Thanks for the heads up! You think it would be worth trying to fish for bass in there?


----------



## redexpress (Apr 5, 2010)

Maybe, I never fished it like this. Maybe Day Lake? 
I'm struggling myself as to where to go, neighbor. Turtle Bayou is probably just as bad.
I've had our 21ft center console in Luces. I came from the lake and don't remember if we went under the bridge. Maybe??


----------



## Rather-b-fishin (May 13, 2009)

thanks for the info...IF its up that high it should push the fish up shallow but at that level I'm not sure if I can get to them. I think I'll sleep in in the morning. LOL


----------



## bowmansdad (Nov 29, 2011)

I've fished Lake Houston for 60+ years, wait until the water level steadys out and starts to clear/fall and you will have better luck. Luces should be the 1st to settle out.


----------



## redexpress (Apr 5, 2010)

bowmansdad said:


> I've fished Lake Houston for 60+ years, wait until the water level steadys out and starts to clear/fall and you will have better luck. Luces should be the 1st to settle out.


Good advice. 
You have a couple more years of fishing it than I do.
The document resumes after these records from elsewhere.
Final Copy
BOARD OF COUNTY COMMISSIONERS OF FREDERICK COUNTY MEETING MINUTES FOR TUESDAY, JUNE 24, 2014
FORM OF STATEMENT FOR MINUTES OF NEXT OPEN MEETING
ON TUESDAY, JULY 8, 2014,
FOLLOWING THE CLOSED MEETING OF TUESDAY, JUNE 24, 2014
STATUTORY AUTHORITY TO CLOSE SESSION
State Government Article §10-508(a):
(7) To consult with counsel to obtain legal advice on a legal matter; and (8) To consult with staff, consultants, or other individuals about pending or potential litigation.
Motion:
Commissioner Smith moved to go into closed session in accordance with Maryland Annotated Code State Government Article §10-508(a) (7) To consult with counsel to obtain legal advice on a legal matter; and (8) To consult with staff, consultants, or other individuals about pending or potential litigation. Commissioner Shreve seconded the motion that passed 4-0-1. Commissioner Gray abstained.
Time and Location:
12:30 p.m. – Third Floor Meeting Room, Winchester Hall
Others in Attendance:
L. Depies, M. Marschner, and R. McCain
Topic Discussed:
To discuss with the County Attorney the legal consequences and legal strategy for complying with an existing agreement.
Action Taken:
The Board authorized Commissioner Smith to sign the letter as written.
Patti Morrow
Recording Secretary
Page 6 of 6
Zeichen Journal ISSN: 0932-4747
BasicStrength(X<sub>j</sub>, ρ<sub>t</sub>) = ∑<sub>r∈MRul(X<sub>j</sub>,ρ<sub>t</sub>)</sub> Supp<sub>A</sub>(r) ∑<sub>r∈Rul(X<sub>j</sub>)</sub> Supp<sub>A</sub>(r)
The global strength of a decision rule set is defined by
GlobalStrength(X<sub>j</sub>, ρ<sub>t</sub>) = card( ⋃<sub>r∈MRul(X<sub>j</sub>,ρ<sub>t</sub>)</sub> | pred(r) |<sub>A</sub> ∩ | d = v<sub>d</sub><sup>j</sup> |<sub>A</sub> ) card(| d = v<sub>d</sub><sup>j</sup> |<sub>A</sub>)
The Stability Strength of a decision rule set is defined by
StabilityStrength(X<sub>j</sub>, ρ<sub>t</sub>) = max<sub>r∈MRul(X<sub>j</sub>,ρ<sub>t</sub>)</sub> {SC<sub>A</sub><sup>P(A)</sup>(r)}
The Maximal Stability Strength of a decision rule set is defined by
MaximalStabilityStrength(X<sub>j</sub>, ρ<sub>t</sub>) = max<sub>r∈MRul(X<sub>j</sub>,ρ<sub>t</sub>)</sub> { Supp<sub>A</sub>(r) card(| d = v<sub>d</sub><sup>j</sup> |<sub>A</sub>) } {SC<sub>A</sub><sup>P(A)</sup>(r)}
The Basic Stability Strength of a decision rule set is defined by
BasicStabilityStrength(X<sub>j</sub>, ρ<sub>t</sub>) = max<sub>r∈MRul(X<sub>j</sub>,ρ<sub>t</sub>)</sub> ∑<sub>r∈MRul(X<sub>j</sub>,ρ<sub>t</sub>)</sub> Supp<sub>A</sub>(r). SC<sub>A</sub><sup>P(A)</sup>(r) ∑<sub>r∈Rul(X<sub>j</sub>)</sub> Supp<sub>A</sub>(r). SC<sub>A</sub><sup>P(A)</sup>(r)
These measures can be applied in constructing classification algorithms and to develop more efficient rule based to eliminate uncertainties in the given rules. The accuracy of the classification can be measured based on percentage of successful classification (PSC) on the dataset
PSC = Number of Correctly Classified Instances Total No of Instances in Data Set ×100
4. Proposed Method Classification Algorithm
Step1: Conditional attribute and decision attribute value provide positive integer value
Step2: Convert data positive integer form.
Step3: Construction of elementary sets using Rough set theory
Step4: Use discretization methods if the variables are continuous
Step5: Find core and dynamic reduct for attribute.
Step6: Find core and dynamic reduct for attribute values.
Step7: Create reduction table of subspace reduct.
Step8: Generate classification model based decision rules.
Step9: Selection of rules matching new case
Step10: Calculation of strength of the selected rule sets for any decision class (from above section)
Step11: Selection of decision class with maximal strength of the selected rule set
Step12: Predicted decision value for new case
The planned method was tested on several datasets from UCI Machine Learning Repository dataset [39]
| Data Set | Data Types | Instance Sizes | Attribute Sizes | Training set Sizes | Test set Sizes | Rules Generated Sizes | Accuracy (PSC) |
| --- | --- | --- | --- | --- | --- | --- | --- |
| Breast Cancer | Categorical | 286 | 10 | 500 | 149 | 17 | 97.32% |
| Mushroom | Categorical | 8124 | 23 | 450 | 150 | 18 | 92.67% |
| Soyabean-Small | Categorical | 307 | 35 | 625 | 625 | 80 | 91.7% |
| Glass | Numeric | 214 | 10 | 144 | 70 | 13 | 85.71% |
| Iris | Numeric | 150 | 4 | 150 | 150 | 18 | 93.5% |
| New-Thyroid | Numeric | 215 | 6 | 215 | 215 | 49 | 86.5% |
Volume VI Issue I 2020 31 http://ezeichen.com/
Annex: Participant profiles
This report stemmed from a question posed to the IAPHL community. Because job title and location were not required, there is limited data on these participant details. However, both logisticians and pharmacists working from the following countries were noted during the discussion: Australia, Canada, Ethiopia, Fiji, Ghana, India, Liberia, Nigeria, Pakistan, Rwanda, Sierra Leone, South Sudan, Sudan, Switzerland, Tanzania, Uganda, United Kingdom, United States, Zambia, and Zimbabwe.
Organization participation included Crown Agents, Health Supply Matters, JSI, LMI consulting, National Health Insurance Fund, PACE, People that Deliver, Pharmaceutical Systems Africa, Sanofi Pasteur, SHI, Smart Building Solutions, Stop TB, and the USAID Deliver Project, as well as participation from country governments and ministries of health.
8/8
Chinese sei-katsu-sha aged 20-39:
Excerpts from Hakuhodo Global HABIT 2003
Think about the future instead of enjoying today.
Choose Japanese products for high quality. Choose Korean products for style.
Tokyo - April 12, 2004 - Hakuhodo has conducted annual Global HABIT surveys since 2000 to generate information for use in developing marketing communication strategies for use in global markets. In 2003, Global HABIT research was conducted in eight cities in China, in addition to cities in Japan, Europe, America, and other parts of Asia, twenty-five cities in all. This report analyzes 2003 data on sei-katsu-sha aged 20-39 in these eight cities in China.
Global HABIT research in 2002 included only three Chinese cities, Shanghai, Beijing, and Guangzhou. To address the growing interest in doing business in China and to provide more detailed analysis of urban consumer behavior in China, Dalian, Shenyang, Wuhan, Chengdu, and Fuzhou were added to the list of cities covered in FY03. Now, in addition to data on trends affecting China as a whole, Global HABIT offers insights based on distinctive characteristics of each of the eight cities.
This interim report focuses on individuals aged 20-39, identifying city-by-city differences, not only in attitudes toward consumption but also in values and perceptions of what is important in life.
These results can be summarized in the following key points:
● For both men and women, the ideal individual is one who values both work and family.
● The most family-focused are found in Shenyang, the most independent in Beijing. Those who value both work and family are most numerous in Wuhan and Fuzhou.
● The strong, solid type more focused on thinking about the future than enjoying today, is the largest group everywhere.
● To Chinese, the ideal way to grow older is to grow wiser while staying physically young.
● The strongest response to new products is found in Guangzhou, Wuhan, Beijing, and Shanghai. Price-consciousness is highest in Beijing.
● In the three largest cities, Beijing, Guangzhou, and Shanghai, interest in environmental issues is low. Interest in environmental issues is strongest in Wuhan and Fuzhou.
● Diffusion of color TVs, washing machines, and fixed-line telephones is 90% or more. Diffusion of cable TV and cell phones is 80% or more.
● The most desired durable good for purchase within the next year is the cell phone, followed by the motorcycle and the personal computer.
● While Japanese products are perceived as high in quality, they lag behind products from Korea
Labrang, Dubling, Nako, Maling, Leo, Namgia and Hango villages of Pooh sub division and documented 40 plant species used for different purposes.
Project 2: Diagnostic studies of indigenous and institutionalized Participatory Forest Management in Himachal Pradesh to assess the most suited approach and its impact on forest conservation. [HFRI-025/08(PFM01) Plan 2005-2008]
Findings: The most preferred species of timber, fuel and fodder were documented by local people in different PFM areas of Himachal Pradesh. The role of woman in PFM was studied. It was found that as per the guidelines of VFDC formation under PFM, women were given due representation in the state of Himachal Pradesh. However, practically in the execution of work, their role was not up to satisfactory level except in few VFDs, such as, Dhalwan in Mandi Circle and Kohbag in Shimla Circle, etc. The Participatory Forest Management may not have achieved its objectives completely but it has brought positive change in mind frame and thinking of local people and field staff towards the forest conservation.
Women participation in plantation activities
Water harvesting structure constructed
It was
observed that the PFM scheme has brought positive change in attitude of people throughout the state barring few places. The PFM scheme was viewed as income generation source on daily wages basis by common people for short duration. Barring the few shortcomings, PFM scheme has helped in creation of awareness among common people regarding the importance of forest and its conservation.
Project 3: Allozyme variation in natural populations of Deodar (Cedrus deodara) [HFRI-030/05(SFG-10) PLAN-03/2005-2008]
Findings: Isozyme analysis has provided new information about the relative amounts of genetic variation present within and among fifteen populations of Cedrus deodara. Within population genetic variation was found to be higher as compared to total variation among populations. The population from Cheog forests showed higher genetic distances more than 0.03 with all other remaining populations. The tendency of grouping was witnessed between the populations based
My earliest memory is of Strange's camp on Luces at the old wooden bridge, I think. Late 1950's??


----------



## jtcowboys (Feb 25, 2014)

Rather-b-fishin said:


> Hello,
> 
> Anyone know if you can get a center console boat under the luces bayou bridge there at the luces bayou boat launch? Was thinking about toughing all the water and try a little fishing in the morning.
> 
> thanks in advance!


I went and looked at the bridge today,, very high water but I think its do able to get under the bridge but the guys I spoke to , didn't get a bite and the current was very strong its mud muddy water


----------



## redexpress (Apr 5, 2010)

*bridge clearance*

I went and looked today. There may be 4 foot of clearance under the bridge. I wouldn't be able to get my center console under it. This white bass boat in the pic cleared under it. I don't think his Power Poles had much clearance though. Bulkheads are under water at the launch. 
BJ's Marina had water on the driveway, but looked useable.


----------



## DJ77360 (Jun 10, 2012)

*Ponderosa Bridge Clearance*

I, too have a T-top on my 22' Pathfinder Center Console 
(for reference) and cannot get under that bridge if the lake is over full pool. I think I clear by about 4" at full pool.
It's too close to try with anything above full pool.
Good Luck.


----------



## SeaIsleDweller (Jun 27, 2013)

I put in at ponderosa yesterday and have a ranger 361v with a short windshield, my deck fishing seats would not of made it under if they were not folded down I'll put it like that. The current was kicking with alot of solid floating debris. 

Sent from my SAMSUNG-SM-N910A using Tapatalk


----------